▶ _Instructions to follow_
Lines from the line with "left eye: (544, 309)" to the line with "right elbow: (1069, 1113)" in the entries below, and only those, must be output exactly, with both ends included.
---
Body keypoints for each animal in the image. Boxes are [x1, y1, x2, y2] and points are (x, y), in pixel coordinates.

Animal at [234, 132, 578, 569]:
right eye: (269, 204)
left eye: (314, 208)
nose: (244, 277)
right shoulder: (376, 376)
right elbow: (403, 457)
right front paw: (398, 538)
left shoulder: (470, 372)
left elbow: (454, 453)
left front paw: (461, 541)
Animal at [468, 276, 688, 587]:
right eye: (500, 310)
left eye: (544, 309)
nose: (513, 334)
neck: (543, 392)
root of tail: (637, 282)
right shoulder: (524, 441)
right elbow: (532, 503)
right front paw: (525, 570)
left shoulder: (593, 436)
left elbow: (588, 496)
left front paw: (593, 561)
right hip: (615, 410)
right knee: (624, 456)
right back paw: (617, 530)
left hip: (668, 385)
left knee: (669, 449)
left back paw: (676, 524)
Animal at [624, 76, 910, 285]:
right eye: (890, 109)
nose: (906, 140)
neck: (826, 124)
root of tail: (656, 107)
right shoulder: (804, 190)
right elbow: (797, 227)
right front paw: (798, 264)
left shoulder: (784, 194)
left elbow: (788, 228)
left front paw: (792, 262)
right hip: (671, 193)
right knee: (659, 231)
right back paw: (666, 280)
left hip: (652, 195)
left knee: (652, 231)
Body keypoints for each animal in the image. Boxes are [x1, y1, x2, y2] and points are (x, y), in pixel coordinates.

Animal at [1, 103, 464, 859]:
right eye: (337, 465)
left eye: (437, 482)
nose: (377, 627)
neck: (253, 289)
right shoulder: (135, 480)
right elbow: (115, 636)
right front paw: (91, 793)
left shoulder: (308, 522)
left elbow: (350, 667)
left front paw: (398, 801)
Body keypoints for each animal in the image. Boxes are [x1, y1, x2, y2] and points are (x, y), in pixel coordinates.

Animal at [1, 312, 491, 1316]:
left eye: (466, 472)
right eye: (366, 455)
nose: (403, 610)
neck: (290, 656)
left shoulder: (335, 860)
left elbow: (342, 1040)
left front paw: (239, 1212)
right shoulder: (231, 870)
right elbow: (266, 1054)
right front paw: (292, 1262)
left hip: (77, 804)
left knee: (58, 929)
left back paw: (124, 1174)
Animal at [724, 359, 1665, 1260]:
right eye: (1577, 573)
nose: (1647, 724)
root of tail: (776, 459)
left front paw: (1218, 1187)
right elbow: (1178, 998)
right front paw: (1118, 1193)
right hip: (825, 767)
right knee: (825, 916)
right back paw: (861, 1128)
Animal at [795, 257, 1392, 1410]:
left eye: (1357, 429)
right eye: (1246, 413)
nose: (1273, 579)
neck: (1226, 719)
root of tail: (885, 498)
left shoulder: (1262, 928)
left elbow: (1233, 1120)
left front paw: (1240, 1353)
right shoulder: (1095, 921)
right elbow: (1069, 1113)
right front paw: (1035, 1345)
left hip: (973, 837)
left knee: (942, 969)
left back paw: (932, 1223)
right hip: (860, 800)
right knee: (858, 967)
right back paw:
---
▶ _Task solution_
left eye: (544, 309)
nose: (513, 334)
neck: (543, 392)
root of tail: (637, 282)
right shoulder: (524, 441)
right elbow: (532, 503)
right front paw: (525, 570)
left shoulder: (593, 436)
left elbow: (588, 496)
left front paw: (593, 561)
right hip: (615, 410)
right knee: (624, 456)
right back paw: (617, 530)
left hip: (668, 385)
left knee: (669, 449)
left back paw: (676, 524)
Animal at [624, 76, 910, 285]:
right eye: (890, 109)
nose: (906, 140)
neck: (826, 124)
root of tail: (656, 107)
right shoulder: (804, 190)
right elbow: (797, 227)
right front paw: (798, 264)
left shoulder: (784, 194)
left elbow: (788, 228)
left front paw: (792, 262)
right hip: (671, 193)
right knee: (659, 231)
right back paw: (666, 280)
left hip: (652, 195)
left knee: (652, 231)
Body keypoints for each animal in the image. Boxes are [x1, y1, x2, y2] and points are (x, y), in pixel coordinates.

Animal at [1, 103, 464, 859]:
right eye: (337, 465)
left eye: (437, 482)
nose: (377, 627)
neck: (253, 289)
right shoulder: (135, 480)
right elbow: (115, 636)
right front paw: (91, 793)
left shoulder: (308, 522)
left elbow: (350, 667)
left front paw: (398, 801)
Body keypoints for each animal in the image. Boxes are [x1, y1, x2, y2] and points are (x, y), in pixel coordinates.

Animal at [1, 312, 491, 1316]:
left eye: (466, 472)
right eye: (366, 455)
nose: (403, 610)
neck: (290, 656)
left shoulder: (335, 860)
left elbow: (342, 1040)
left front paw: (239, 1212)
right shoulder: (231, 870)
right elbow: (266, 1054)
right front paw: (292, 1262)
left hip: (77, 804)
left knee: (58, 929)
left back paw: (124, 1174)
Animal at [724, 359, 1665, 1260]:
right eye: (1577, 573)
nose: (1647, 724)
root of tail: (776, 459)
left front paw: (1218, 1187)
right elbow: (1178, 998)
right front paw: (1118, 1193)
right hip: (825, 767)
right knee: (825, 916)
right back paw: (861, 1128)
Animal at [795, 257, 1392, 1410]:
left eye: (1357, 429)
right eye: (1246, 413)
nose: (1273, 579)
neck: (1226, 719)
root of tail: (885, 498)
left shoulder: (1262, 928)
left elbow: (1233, 1120)
left front paw: (1240, 1353)
right shoulder: (1095, 921)
right elbow: (1069, 1113)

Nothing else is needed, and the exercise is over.